Co-founder Wang says FTX code allowed Alameda’s ‘unlimited withdrawals’

Two former FTX and Alameda employees, Gary Wang and Adam Yedidia, as well as Paradigm co-founder Matt Huang, testified in court Thursday


Artwork by Crystal Le


FTX co-founder and former Chief Technology Officer Gary Wang told a court Thursday that he built “special privileges to Alameda Research” into the exchange code he wrote.

The jury heard testimony from three witnesses in Manhattan today as part of the trial of Sam Bankman-Fried: Wang, former FTX developer Adam Yedidia, and Paradigm co-founder Matt Huang.

Co-founder in focus 

Wang, whose account closed out the day, said Bankman-Fried directed him to provide advantages for Alameda not available to FTX customers, such as the ability to place orders slightly faster than other market makers.

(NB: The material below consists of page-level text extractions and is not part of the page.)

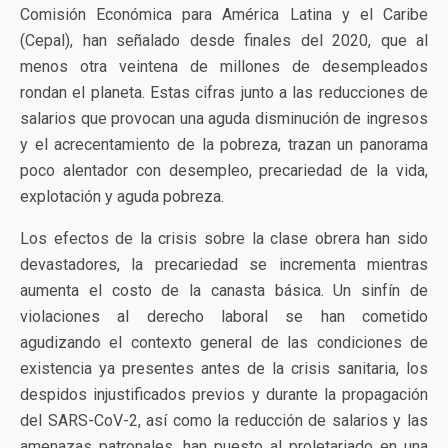
Comisión Económica para América Latina y el Caribe
(Cepal), han señalado desde finales del 2020, que al
menos otra veintena de millones de desempleados
rondan el planeta. Estas cifras junto a las reducciones de
salarios que provocan una aguda disminución de ingresos
y el acrecentamiento de la pobreza, trazan un panorama
poco alentador con desempleo, precariedad de la vida,
explotación y aguda pobreza.
Los efectos de la crisis sobre la clase obrera han sido
devastadores, la precariedad se incrementa mientras
aumenta el costo de la canasta básica. Un sinfín de
violaciones al derecho laboral se han cometido
agudizando el contexto general de las condiciones de
existencia ya presentes antes de la crisis sanitaria, los
despidos injustificados previos y durante la propagación
del SARS-CoV-2, así como la reducción de salarios y las
amenazas patronales, han puesto al proletariado en una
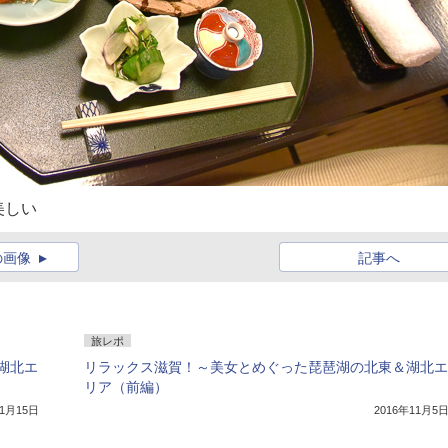
美しい
の画像
記事へ
旅レポ
湖北エ
リラックス滋賀！～美女とめぐった琵琶湖の北東＆湖北エ
リア（前編）
11月15日
2016年11月5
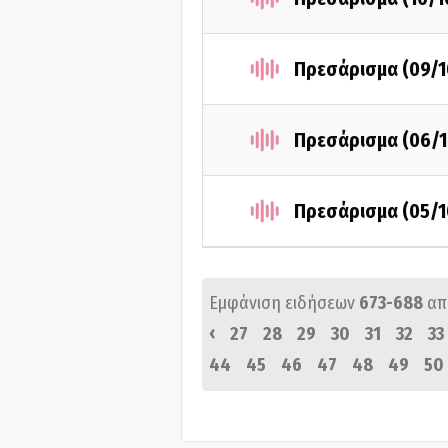
Πρεσάρισμα (09/1
Πρεσάρισμα (06/1
Πρεσάρισμα (05/1
Εμφάνιση ειδήσεων
673-688
απ
‹
27
28
29
30
31
32
33
44
45
46
47
48
49
50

This disclosure came as part of a broader admission of financial crimes by Wang. In the statement, Wang admitted that he committed securities fraud, wire fraud and commodities fraud. He alleged that other FTX insiders, including Bankman-Fried, Caroline Ellison and Nishad Singh, also committed such crimes. 

Wang pleaded guilty last December and agreed to cooperate with prosecutors, as Blockworks previously reported. 

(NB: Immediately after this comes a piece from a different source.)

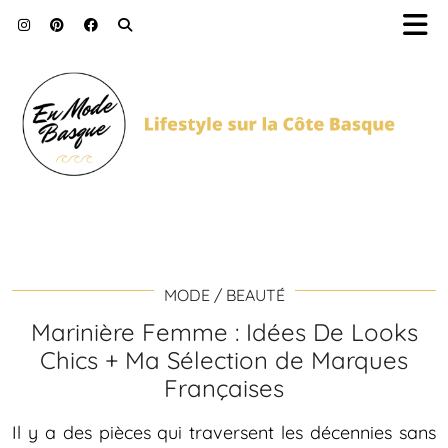
MODE / BEAUTÉ
Marinière Femme : Idées De Looks
Chics + Ma Sélection de Marques
Françaises
Il y a des pièces qui traversent les décennies sans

Read more: SBF said FTX was not ‘bulletproof’ months before demise, testimony reveals

Wang explained that these privileges meant that Alameda could make unlimited withdrawals from its accounts, even if the balance went negative or below zero. A normal trader would need sufficient funds or enough collateral to withdraw, Wang said.

None of these advantages were known to the public, Wang said. 

Alameda’s special privileges, according to Wang, culminated in a $8 billion hole — liabilities owed to FTX customers by the time the exchange entered bankruptcy last year. 

Prosecutors pressed Wang on Alameda’s $65 billion line of credit, because Alameda served as a market maker and liquidity provider on the exchange. Wang said that typically, market makers have a line of credit in the millions, not the billions. 

“With a B,” Wang emphasized. 

The prosecution sought to demonstrate that Bankman-Fried and Wang were unequal within the FTX/Alameda power structure — specifically, that Bankman-Fried was at the helm as he allegedly stole funds from FTX customers. 

To support this argument, prosecutors showed a signed document that said Bankman-Fried owned 90% of Alameda, while Wang owned 10%. Similarly, they demonstrated that Bankman-Fried was the majority owner of FTX. 

In the event of a disagreement, “in the end, it was Sam’s decision to make,” Wang testified.

Other perspectives 

By contrast, the testimony from Paradigm’s Huang represented a zoomed-out view — specifically, how FTX’s collapse impacted venture capital firms like his. 

Huang testified that he held concerns about the “entanglement” between FTX and Alameda when he was considering making an investment into FTX. But Paradigm moved forward with its investment, as the perceived strengths and opportunities were too compelling to pass, according to Huang.

In total, Paradigm invested around $278 million into FTX and FTX US, the exchange’s American affiliate. Asked about the current valuation by the prosecution, Huang told the court: “We have marked it down to zero.”

Today’s court proceedings also featured some momentary drama. 

Yedidia, also a college friend of Bankman-Fried, bluntly told the court that “FTX defrauded all its customers.” 

Yet this statement was later ultimately stricken from the court record, a move both parties agreed upon.